Write out every entry exactly as it appears, omitting the pictures.

** Opening Data shown block **

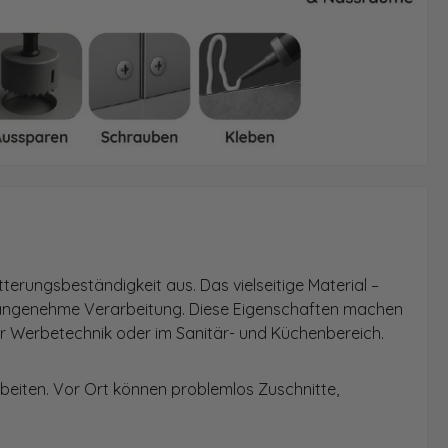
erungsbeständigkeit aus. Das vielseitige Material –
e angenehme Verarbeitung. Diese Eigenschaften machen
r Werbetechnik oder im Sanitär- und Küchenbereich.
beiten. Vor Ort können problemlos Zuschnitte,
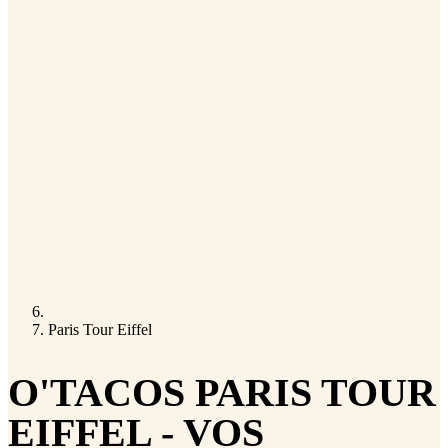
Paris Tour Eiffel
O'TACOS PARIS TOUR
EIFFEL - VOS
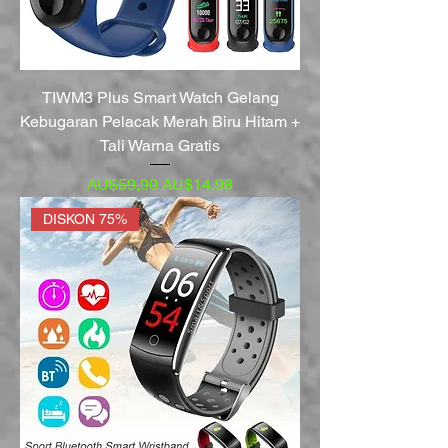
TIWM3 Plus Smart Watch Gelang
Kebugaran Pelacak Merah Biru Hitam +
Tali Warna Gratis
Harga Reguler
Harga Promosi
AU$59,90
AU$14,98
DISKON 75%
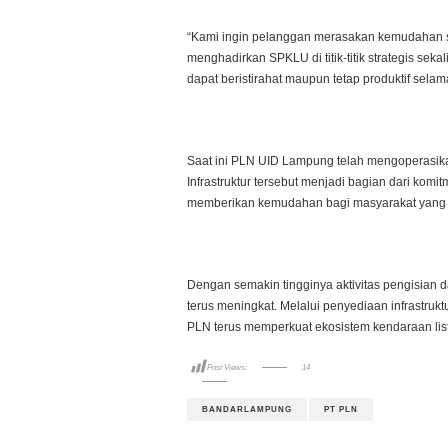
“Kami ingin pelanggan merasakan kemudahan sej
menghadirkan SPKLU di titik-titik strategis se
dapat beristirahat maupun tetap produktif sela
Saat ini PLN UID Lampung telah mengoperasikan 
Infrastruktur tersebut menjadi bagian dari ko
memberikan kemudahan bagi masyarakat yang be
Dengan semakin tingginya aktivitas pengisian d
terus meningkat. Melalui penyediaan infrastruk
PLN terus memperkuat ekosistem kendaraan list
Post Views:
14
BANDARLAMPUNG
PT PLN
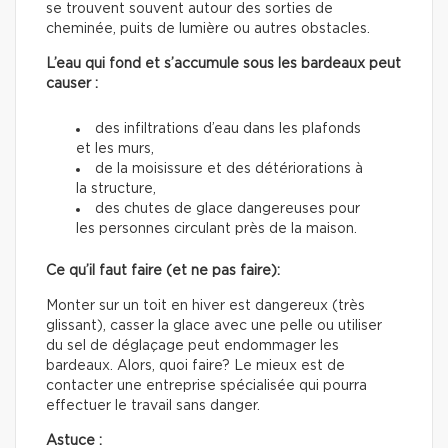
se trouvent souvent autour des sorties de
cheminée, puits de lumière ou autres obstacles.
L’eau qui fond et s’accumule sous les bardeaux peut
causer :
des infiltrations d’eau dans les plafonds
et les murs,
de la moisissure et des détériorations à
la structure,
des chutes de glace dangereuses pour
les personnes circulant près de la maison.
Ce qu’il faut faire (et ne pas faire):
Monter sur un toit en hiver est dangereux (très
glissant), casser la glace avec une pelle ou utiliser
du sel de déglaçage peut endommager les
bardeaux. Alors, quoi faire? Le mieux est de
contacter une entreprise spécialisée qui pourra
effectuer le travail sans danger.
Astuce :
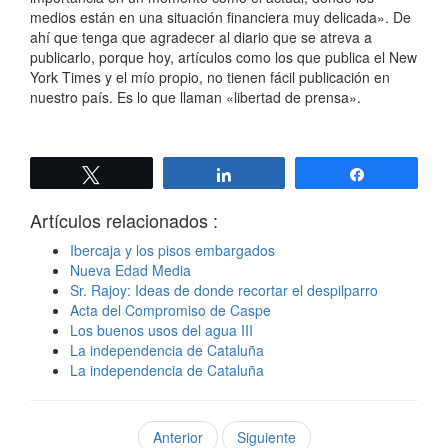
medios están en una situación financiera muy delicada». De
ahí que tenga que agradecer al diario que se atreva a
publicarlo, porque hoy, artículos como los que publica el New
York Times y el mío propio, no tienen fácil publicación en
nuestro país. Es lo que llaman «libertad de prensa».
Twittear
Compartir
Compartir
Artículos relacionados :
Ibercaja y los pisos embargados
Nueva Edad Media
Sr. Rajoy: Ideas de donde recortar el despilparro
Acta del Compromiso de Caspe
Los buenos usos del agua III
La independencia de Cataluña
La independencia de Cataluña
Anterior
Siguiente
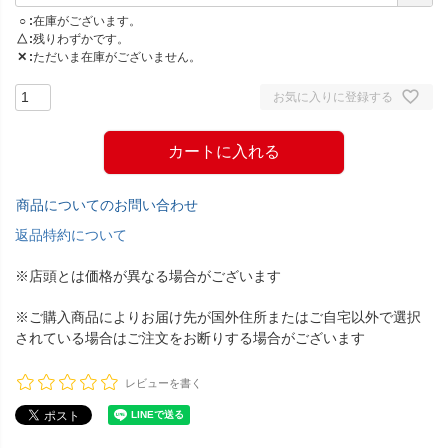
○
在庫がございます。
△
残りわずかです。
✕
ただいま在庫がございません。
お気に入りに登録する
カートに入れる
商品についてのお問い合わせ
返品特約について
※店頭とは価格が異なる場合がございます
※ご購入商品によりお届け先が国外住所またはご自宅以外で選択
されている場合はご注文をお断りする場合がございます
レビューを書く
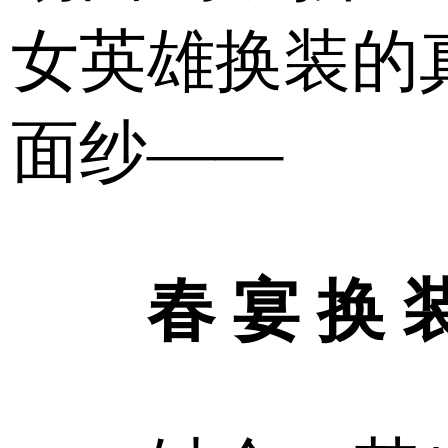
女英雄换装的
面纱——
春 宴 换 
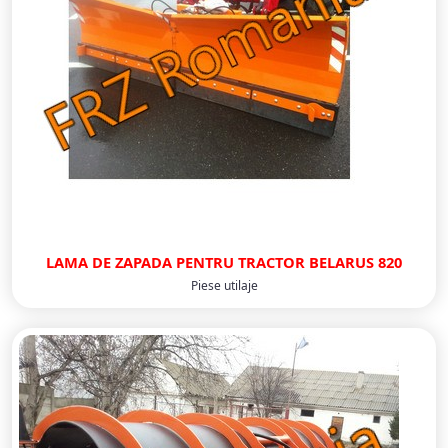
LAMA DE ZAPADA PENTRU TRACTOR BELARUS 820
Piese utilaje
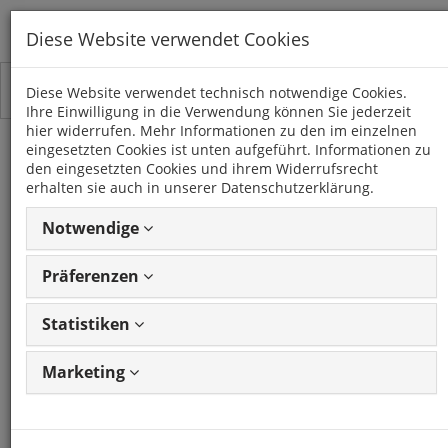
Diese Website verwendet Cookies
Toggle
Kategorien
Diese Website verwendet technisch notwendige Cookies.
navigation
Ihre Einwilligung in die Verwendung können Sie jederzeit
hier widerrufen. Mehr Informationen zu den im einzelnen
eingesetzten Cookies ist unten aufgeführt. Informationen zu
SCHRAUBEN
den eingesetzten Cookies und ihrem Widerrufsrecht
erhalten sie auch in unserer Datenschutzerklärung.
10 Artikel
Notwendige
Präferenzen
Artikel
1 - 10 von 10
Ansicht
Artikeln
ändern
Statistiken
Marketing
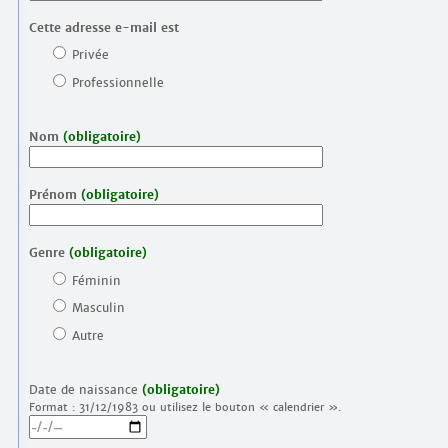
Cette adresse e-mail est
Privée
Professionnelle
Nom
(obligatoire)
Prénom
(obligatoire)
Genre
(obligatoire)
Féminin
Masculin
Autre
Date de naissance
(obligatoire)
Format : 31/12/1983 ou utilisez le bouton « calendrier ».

** Closing Data shown block **

### Response to the task:
erungsbeständigkeit aus. Das vielseitige Material –
e angenehme Verarbeitung. Diese Eigenschaften machen
r Werbetechnik oder im Sanitär- und Küchenbereich.
beiten. Vor Ort können problemlos Zuschnitte,
Paris Tour Eiffel
O'TACOS PARIS TOUR
EIFFEL - VOS
TIWM3 Plus Smart Watch Gelang
Kebugaran Pelacak Merah Biru Hitam +
Tali Warna Gratis
Harga Reguler
Harga Promosi
AU$59,90
AU$14,98
DISKON 75%
“Kami ingin pelanggan merasakan kemudahan sej
menghadirkan SPKLU di titik-titik strategis se
dapat beristirahat maupun tetap produktif sela
Saat ini PLN UID Lampung telah mengoperasikan 
Infrastruktur tersebut menjadi bagian dari ko
memberikan kemudahan bagi masyarakat yang be
Dengan semakin tingginya aktivitas pengisian d
terus meningkat. Melalui penyediaan infrastruk
PLN terus memperkuat ekosistem kendaraan list
Post Views:
14
BANDARLAMPUNG
PT PLN
se trouvent souvent autour des sorties de
cheminée, puits de lumière ou autres obstacles.
L’eau qui fond et s’accumule sous les bardeaux peut
causer :
des infiltrations d’eau dans les plafonds
et les murs,
de la moisissure et des détériorations à
la structure,
des chutes de glace dangereuses pour
les personnes circulant près de la maison.
Ce qu’il faut faire (et ne pas faire):
Monter sur un toit en hiver est dangereux (très
glissant), casser la glace avec une pelle ou utiliser
du sel de déglaçage peut endommager les
bardeaux. Alors, quoi faire? Le mieux est de
contacter une entreprise spécialisée qui pourra
effectuer le travail sans danger.
Astuce :
medios están en una situación financiera muy delicada». De
ahí que tenga que agradecer al diario que se atreva a
publicarlo, porque hoy, artículos como los que publica el New
York Times y el mío propio, no tienen fácil publicación en
nuestro país. Es lo que llaman «libertad de prensa».
Twittear
Compartir
Compartir
Artículos relacionados :
Ibercaja y los pisos embargados
Nueva Edad Media
Sr. Rajoy: Ideas de donde recortar el despilparro
Acta del Compromiso de Caspe
Los buenos usos del agua III
La independencia de Cataluña
La independencia de Cataluña
Anterior
Siguiente
○
在庫がございます。
△
残りわずかです。
✕
ただいま在庫がございません。
お気に入りに登録する
カートに入れる
商品についてのお問い合わせ
返品特約について
※店頭とは価格が異なる場合がございます
※ご購入商品によりお届け先が国外住所またはご自宅以外で選択
されている場合はご注文をお断りする場合がございます
レビューを書く
女英雄换装的
面纱——
春 宴 换 
LAMA DE ZAPADA PENTRU TRACTOR BELARUS 820
Piese utilaje
Diese Website verwendet Cookies
Toggle
Kategorien
Diese Website verwendet technisch notwendige Cookies.
navigation
Ihre Einwilligung in die Verwendung können Sie jederzeit
hier widerrufen. Mehr Informationen zu den im einzelnen
eingesetzten Cookies ist unten aufgeführt. Informationen zu
SCHRAUBEN
den eingesetzten Cookies und ihrem Widerrufsrecht
erhalten sie auch in unserer Datenschutzerklärung.
10 Artikel
Notwendige
Präferenzen
Artikel
1 - 10 von 10
Ansicht
Artikeln
ändern
Statistiken
Marketing
Cette adresse e-mail est
Privée
Professionnelle
Nom
(obligatoire)
Prénom
(obligatoire)
Genre
(obligatoire)
Féminin
Masculin
Autre
Date de naissance
(obligatoire)
Format : 31/12/1983 ou utilisez le bouton « calendrier ».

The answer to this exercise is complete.